Sonatensatz, Op. 57 (2004) for Cello and Piano - Listen
Originally planned as a multi-movement work based on three motifs, death, life, and conflict, Sonatensatz ultimately became a single movement, as I felt nothing more needed to be said. A brief slow introduction presents all three motifs in fragmentary form, after which the work unfolds as an exploration of their melodic and harmonic potential. The piano opens the first fast section with a theme derived from the life motif, while the underlying harmonies draw chiefly on the death motif and the conflict chord. The piece ends with the return of the death motif. In 2006, it was orchestrated and recast as a three-movement cello concerto.
Short Pieces from Old Notebooks for Cello and Piano - Listen
The Short Pieces from Old Notebooks were composed in July and August 2006 in Cleveland, shortly after I finished two large concertos, including the completion of Tchaikovsky’s Cello Concerto. This set became a way for me to pursue a more concise mode of expression rather than continue forcing musical ideas into large sonata forms with extended development. In many ways, that search for concision has shaped my work ever since.
The pieces in the set are all tied in one way or another to my last two years of high school and first two years of college. Friska began as a Theory IV assignment exploring a synthetic mode and a reimagined tonic-dominant relationship. Valse lent, from the same class, focuses on the whole-tone scale and planing. The Prelude and Fugue were drawn from my Sonata for Violin and Cello, Op. 56, composed when I was nineteen. The Valse reimagines the first movement of A Wandering Klezmer for solo clarinet, Op. 55, from the same year. The Passacaglia was first jotted down in a practice room on staff paper bearing the face of Garfield the Cat when I was eighteen. The Kolomyjka, a Ukrainian folk dance, grew out of a humorous song I made up about cats loving to eat fish. The Tarantella was originally the finale of Cello Concerto No. 28, and the Freilach the finale of Cello Concerto No. 27, both written when I was seventeen.

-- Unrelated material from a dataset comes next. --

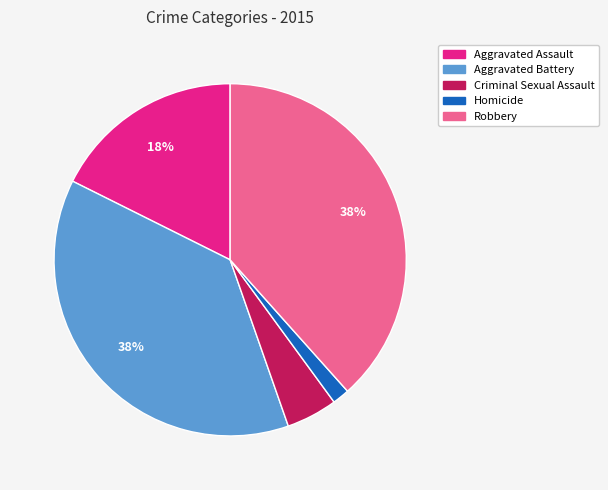

Count the number of slices in the pie.

5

I had originally intended the Tarantella to close the set. But after learning of the death of my friend and mentor Cantor Stephen Dubov, I added the Freilach in his memory. He was the first person to introduce me to Klezmer music, and he played both clarinet and cello in his Kidz Klez Band of Michigan. The Freilach is based on the chant “Avinu malkeinu,” traditionally sung on Yom Kippur. In the original concerto, that chant served as the theme for variations in the slow movement, while the Freilach functioned as the finale, the last variation featuring interplay among the solo cello, English horn, and clarinet.

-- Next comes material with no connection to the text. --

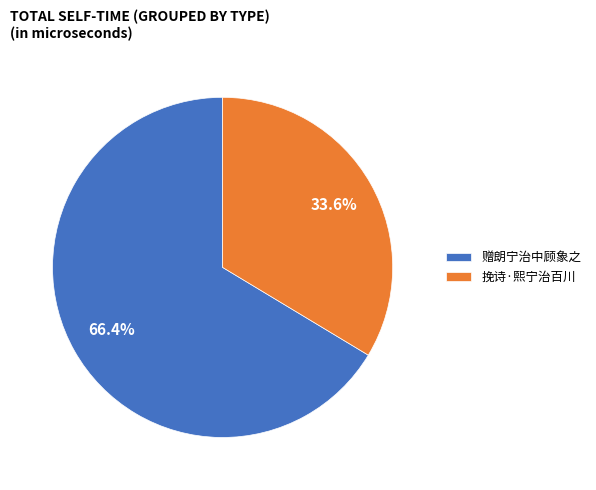

Rank the categories by value from lowest to highest.

挽诗·熙宁治百川, 赠朗宁治中顾象之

Le Tombeau de Dvořák for Cello and Piano
Antonín Dvořák has long been my favorite composer of songs. His mastery of the genre, especially his ability to unite the traditions of German Lieder with a distinctly Slavic voice, remains unmatched in my ears. Among his works, Love Songs, Op. 83, stands for me at the summit of late Romantic song. Composers such as Tchaikovsky, Rachmaninov, and Wolf also wrote remarkable song cycles, but Dvořák’s voice has always resonated with me most deeply.
Out of that admiration, and especially under the influence of Dvořák’s Biblical Songs, Op. 99, I felt drawn to write biblical art songs in a Slavic language. While many sacred settings of scripture exist in English, and while biblical texts have long inspired choral and liturgical music in Latin, Church Slavonic, and German, there is comparatively little in this genre in Ukrainian. I wanted to help fill that gap.
The completed cycle is scored for baritone or alto voice, with transpositions available for tenor or soprano and for bass. Each song lasts roughly two to three and a half minutes and is shaped by a concise but evocative style. Le Tombeau de Dvořák is a suite of six of these songs arranged for cello and piano. It is dedicated to the memory of four friends I have lost in recent years: Herman Whitfield III (2022), Oksana Vignan (2023), Jon Toben (2024), and Vinny DeMio (2025).